De algo que não se pode representar nasceram religiões e filosofias, de tal modo que talvez perdêssemos o mundo se viéssemos um dia a “dominar” a morte.

domingo, 24 de julho de 2011

(José Ames)

A PURGA



“Foi a guerra à hipocrisia que transformou a ditadura de Robespierre em reinado do Terror, e a característica deste período continua a ser a autodepuração dos dirigentes.”


(Hannah Arendt)



Essa característica pode ver-se, por exemplo, no filme de Koji Wakamatsu “United Red Army” (2007), em que os estudantes, ao mesmo tempo para se defenderem das infiltrações da polícia e se emularem uns aos outros na dedicação exclusiva à causa revolucionária, foram “canibalizados” pela ideia da pureza, ao ponto da própria acção se ter tornado um pretexto para a purga permanente.

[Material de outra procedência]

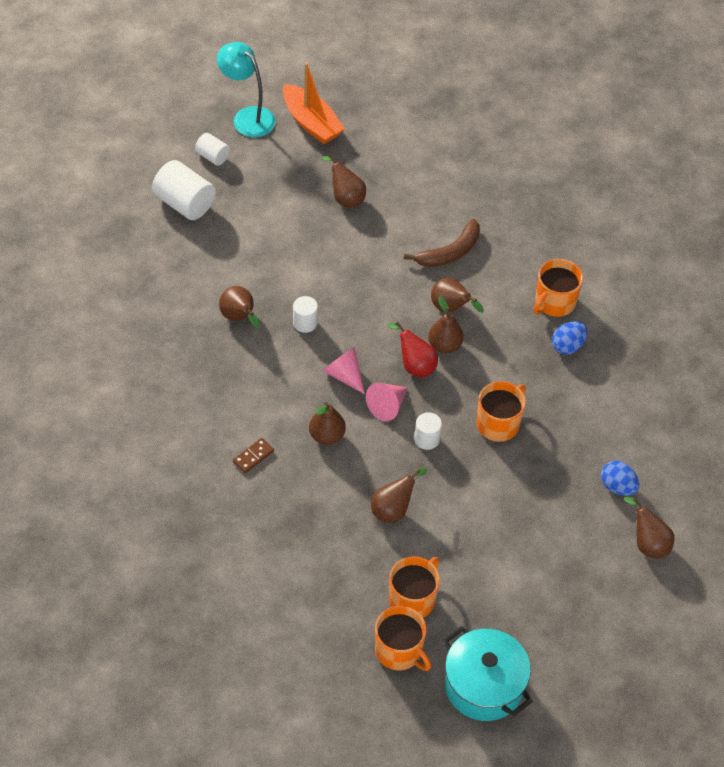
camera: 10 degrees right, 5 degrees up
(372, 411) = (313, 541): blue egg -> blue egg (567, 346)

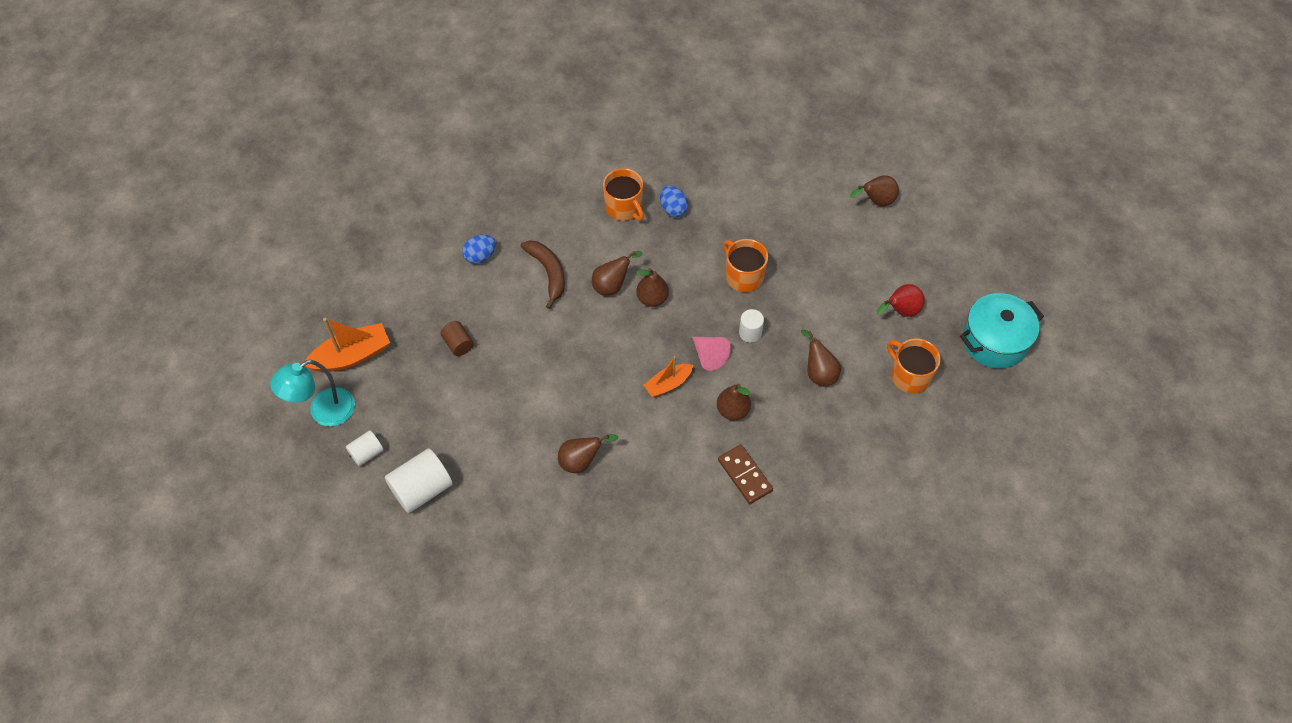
camera: 75 degrees left, 5 degrees up
(253, 456) = (744, 475): brown domino -> brown domino, size x1.56
(305, 323) = (601, 405): white cylinder -> none
(344, 375) = (668, 384): pink cone -> orange boat
(345, 198) = (458, 344): brown pear -> brown cylinder
(399, 651) = (958, 395): orange mug -> none
(415, 365) = (669, 326): red pear -> red pear (900, 311)
(617, 487) = (820, 208): blue egg -> blue egg (480, 256)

O pensamento colectivo é sempre outra coisa que o pensar. Que um líder, pela certeza que consegue transmitir, pela intransigência, muitas vezes apenas verbal, possa transformar-se no único sujeito e na única vontade justifica que nalguns casos se tenha falado em poder hipnótico. Mas o que está por explicar é o papel das ideias nas operações deste poder. Há na adesão dos “hipnotizados” o mesmo tipo de entrega e de “liberação” de quem, finalmente, encontrou o absoluto que procurava… Como se para alguns de nós a consciência fosse um fardo por de mais pesado e fosse urgente “depositá-la” nas mãos do primeiro de confiança.